Back in the day, it was standard practice to price a home a little on the high side to “allow room for negotiation”. For so many reasons, that's not a good idea anymore!
First and foremost, correct pricing allows you to plan your next move with a realistic idea of what you will yield from your sale. No matter where you’re going, buy or rent, knowing how much money you can expect from your sale is key. The agent who over-prices your home to win your listing is doing you a major disservice.
Imagine planning to purchase another home and finding out too late that your proceeds of sale fall short of the funds required – bad news for all concerned!
In today’s internet-driven marketplace, buyers look in pre-set increments on consumer websites such as Zillow, Trulia, and realtor.com - for example “$300,000 to $325,000”. If their budget is under $325,000 and you are priced at $329,000, they will never even know you’re out there!
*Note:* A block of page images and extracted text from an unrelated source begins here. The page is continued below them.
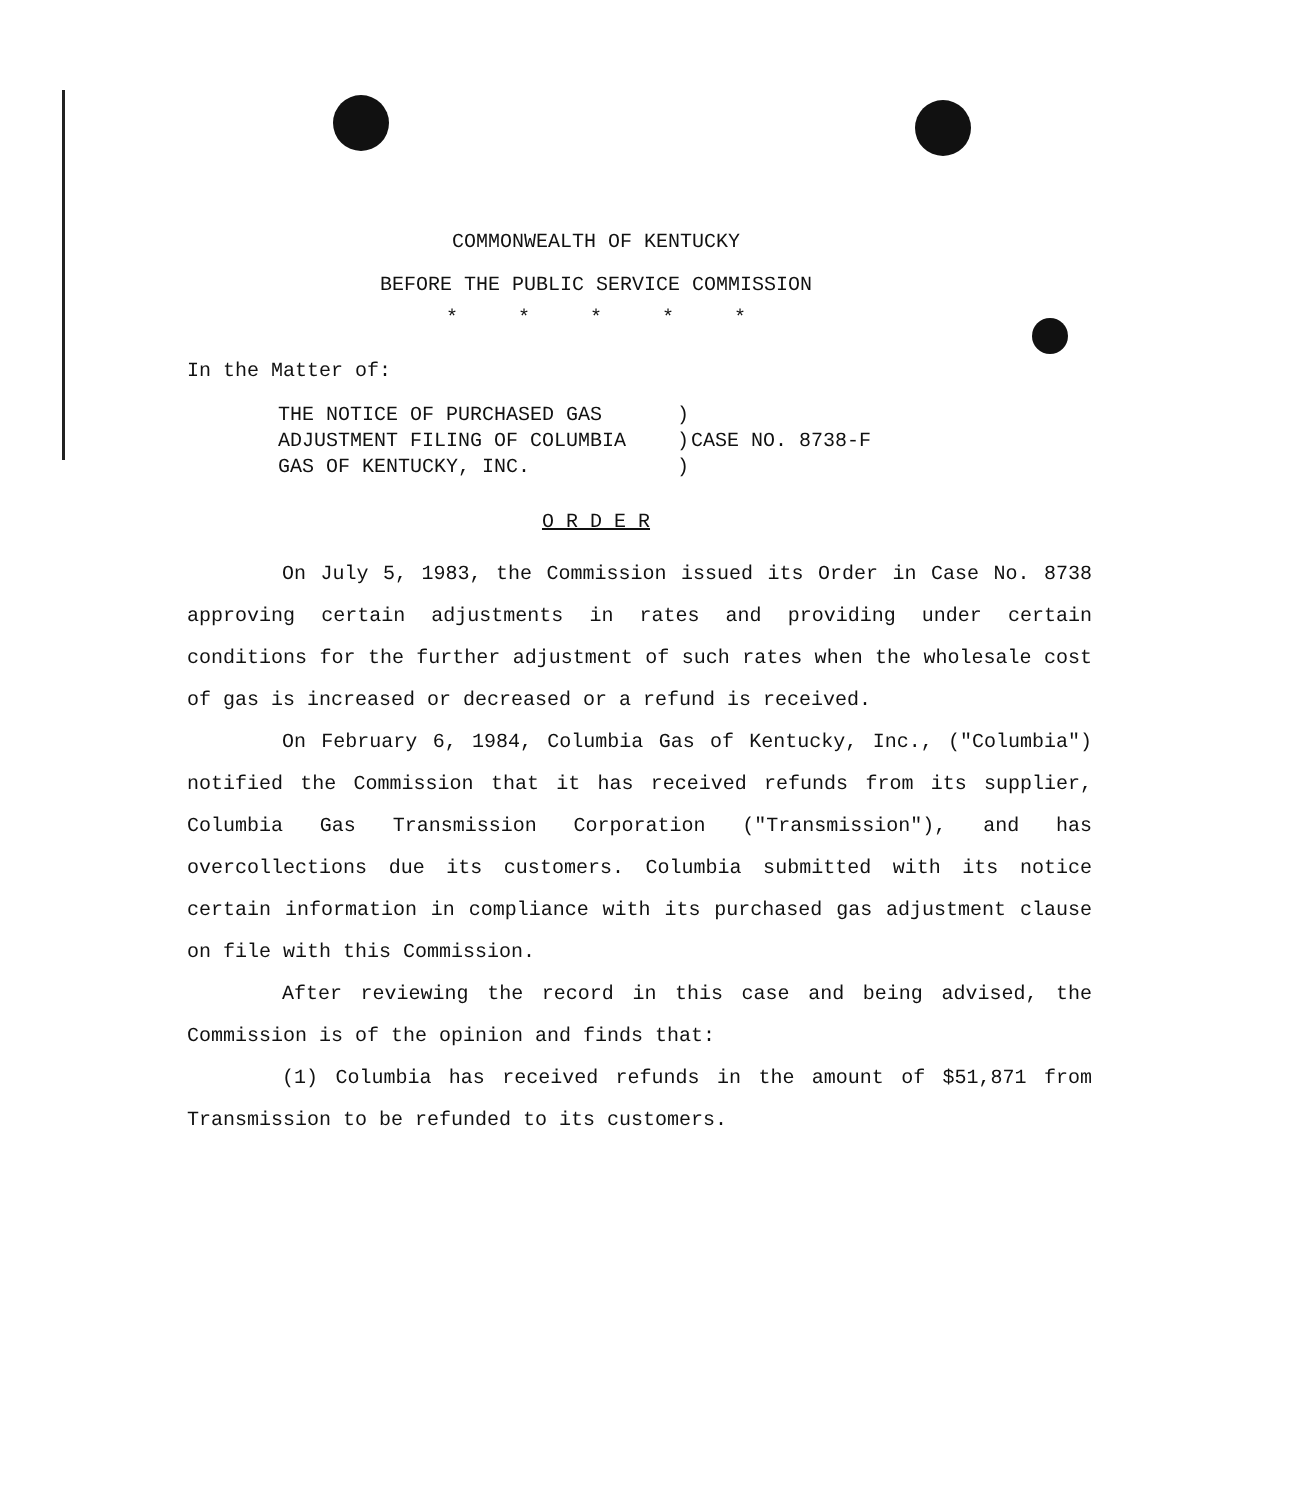COMMONWEALTH OF KENTUCKY
BEFORE THE PUBLIC SERVICE COMMISSION
* * * * *
In the Matter of:
| THE NOTICE OF PURCHASED GAS | ) | |
| ADJUSTMENT FILING OF COLUMBIA | ) | CASE NO. 8738-F |
| GAS OF KENTUCKY, INC. | ) | |
O R D E R
On July 5, 1983, the Commission issued its Order in Case No. 8738 approving certain adjustments in rates and providing under certain conditions for the further adjustment of such rates when the wholesale cost of gas is increased or decreased or a refund is received.
On February 6, 1984, Columbia Gas of Kentucky, Inc., ("Columbia") notified the Commission that it has received refunds from its supplier, Columbia Gas Transmission Corporation ("Transmission"), and has overcollections due its customers. Columbia submitted with its notice certain information in compliance with its purchased gas adjustment clause on file with this Commission.
After reviewing the record in this case and being advised, the Commission is of the opinion and finds that:
(1) Columbia has received refunds in the amount of $51,871 from Transmission to be refunded to its customers.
Good realtors encourage buyers to look within their price range since it can be disappointing to adjust your expectations downward if you fall in love with a home you can’t afford to buy. Good realtors also teach their buyers that homes that are “correctly” priced will sell quickly – which means buyers aren’t always expecting to pay much under asking price.
So what if you’re the seller who can “wait for their price”? There's no such thing anymore!
The longer your home is on the market, the less desirable it appears to the buyers. Their thoughts go from “Wow! What do I have to do to get this house?” to “Wonder what’s wrong with it that it’s been on the market this long…?” More than 80% of buyers look for homes online - and the consumer websites all show “days on market”. Good realtors know what average days on market are in your community at your price range.
Over-priced homes pay a penalty in other ways. Your “optimistically-priced” home will help your correctly-priced neighbor’s home sell faster because it looks like a bargain. Furthermore, the sale of a lower-priced competing property may affect your home’s appraised value, potentially making it tough for your buyer to get a mortgage.
If you’re interviewing realtors, ask them their initial LIST price to SOLD price ratio. Ask to see copies of closed listings and check references to see if the seller and agent relationship was one long clash over price reductions. Agents over-price out of inexperience – but also to “win the listing”. Don’t fall into that trap – price reductions are NOT a marketing strategy!